| TASK INSTRUCTIONS |
a) According to the biography of Pierre Seron, in which magazine did the series Les Petits Hommes begin serial publication?
b) Write out the part of the biography of Pierre Seron from "Prior to his" to "a mythical world." with no changes.

| PASSAGE TO READ |
Belgian comics artist (1942–2017)

Pierre Seron (9 February 1942 – 24 May 2017) was a Belgian comic book artist, most famous for his comic series Les Petits Hommes.

==Biography==
He spent the first few years of his life in Liège then followed the work transfers of his father, an engineer, to Montreal, Quebec, Canada, Libourne, France, the Bordeaux region, Givet in the Ardennes region and then returned to Liège, where Seron began his studies at the Saint-Luc school.

Seron started in the comics industry as an assistant designer to Dino Attanasio and Mittéï under the pseudonym Foal, working on series such as André Franquin's Modeste et Pompon. Launching his own work, the series Les Petits Hommes (The Little Men), initially in collaboration with journalist Albert Despréchins, began serial publication in Spirou magazine on 7 September 1967, a run continuing into 2004. Revisiting the pseudonym Fohal, he created the series La Famille Fohal which was published in Pif gadget from 1973 to 1976, later published in albums under the name La Famille Martin. His series Aurore et Ulysse (alternately known as Les Centaures) started serial publication on 23 June 1977, also in Spirou.

Prior to his death, Seron lived in the south of France, near Nîmes, where he continued to work on his series, adding the erotic series Les Petites Femmes (The Little Women) aimed at the adult market.

His nephew Frédéric Seron is also a comics author. Signing his work "Clarke", he is best known for writing Mélusine.

==Partial bibliography==
- Les Petits hommes, 44 albums (1972–2010) ("The Little Men") – the adventures of a Lilliput-like community of little people, but set in modern times.
- La famille Fohal (1973–1976) ("The Fohal Family") – the adventures of the Fohal family
- Les Centaures, 6 albums (1982–1989) ("The Centaurs") – the stories of a centaur couple in a mythical world.
- La Famille Martin, 2 albums (1990–1993) ("The Martin Family") – book collection of La famille Fohal
- Les Petites femmes, 6 albums (1999–2009) ("The Little Women") – small, pygmie-sized women who live on a tropical island – for adult readers!

[Saved entries]
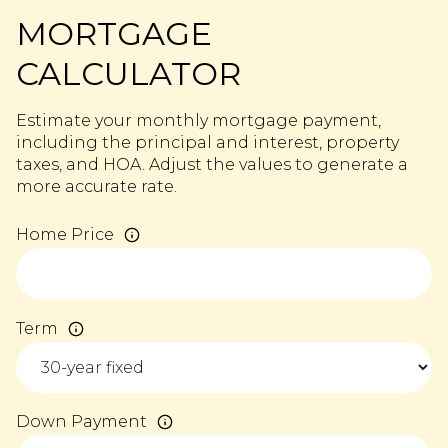
MORTGAGE
CALCULATOR
Estimate your monthly mortgage payment,
including the principal and interest, property
taxes, and HOA. Adjust the values to generate a
more accurate rate.
Home Price
Term
Down Payment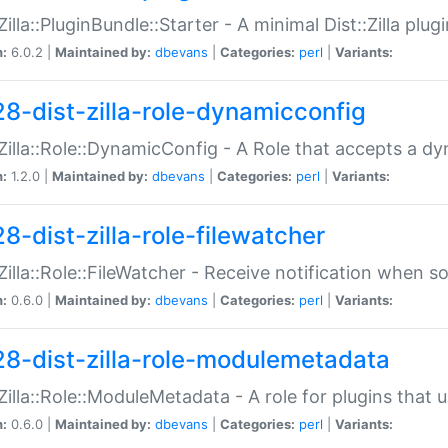
:Zilla::PluginBundle::Starter - A minimal Dist::Zilla plug
n:
6.0.2 |
Maintained by:
dbevans
|
Categories:
perl
|
Variants:
28-dist-zilla-role-dynamicconfig
:Zilla::Role::DynamicConfig - A Role that accepts a d
n:
1.2.0 |
Maintained by:
dbevans
|
Categories:
perl
|
Variants:
8-dist-zilla-role-filewatcher
:Zilla::Role::FileWatcher - Receive notification when 
n:
0.6.0 |
Maintained by:
dbevans
|
Categories:
perl
|
Variants:
28-dist-zilla-role-modulemetadata
:Zilla::Role::ModuleMetadata - A role for plugins tha
n:
0.6.0 |
Maintained by:
dbevans
|
Categories:
perl
|
Variants: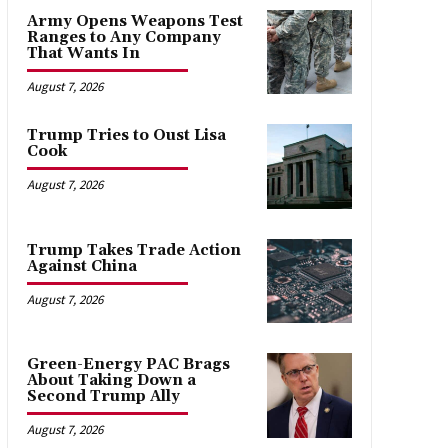
Army Opens Weapons Test
Ranges to Any Company
That Wants In
August 7, 2026
Trump Tries to Oust Lisa
Cook
August 7, 2026
Trump Takes Trade Action
Against China
August 7, 2026
Green-Energy PAC Brags
About Taking Down a
Second Trump Ally
August 7, 2026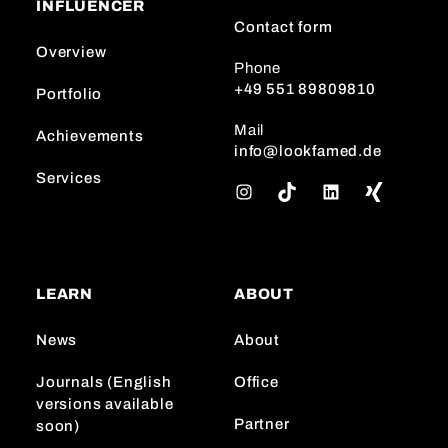
INFLUENCER
Contact form
Overview
Phone
+49 551 89809810
Portfolio
Mail
Achievements
info@lookfamed.de
Services
I
T
L
n
i
i
s
k
n
t
T
k
a
o
e
LEARN
ABOUT
g
k
d
r
I
News
About
a
n
m
Journals (English
Office
versions available
Partner
soon)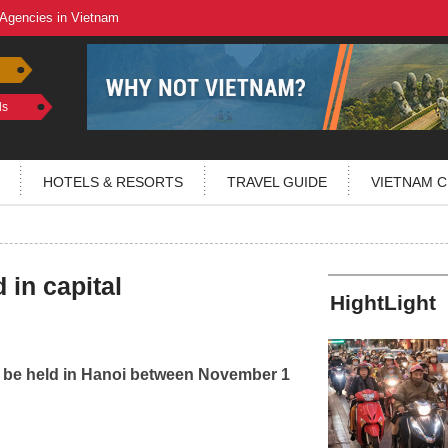
 Agencies in Vietnam
ls
HOTELS & RESORTS
TRAVEL GUIDE
VIETNAM C
in capital
HightLight
ll be held in Hanoi between November 1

| EXERCISE ANSWERS |
a) Spirou magazine.

b)
Prior to his death, Seron lived in the south of France, near Nîmes, where he continued to work on his series, adding the erotic series Les Petites Femmes (The Little Women) aimed at the adult market.

His nephew Frédéric Seron is also a comics author. Signing his work "Clarke", he is best known for writing Mélusine.

==Partial bibliography==
- Les Petits hommes, 44 albums (1972–2010) ("The Little Men") – the adventures of a Lilliput-like community of little people, but set in modern times.
- La famille Fohal (1973–1976) ("The Fohal Family") – the adventures of the Fohal family
- Les Centaures, 6 albums (1982–1989) ("The Centaurs") – the stories of a centaur couple in a mythical world.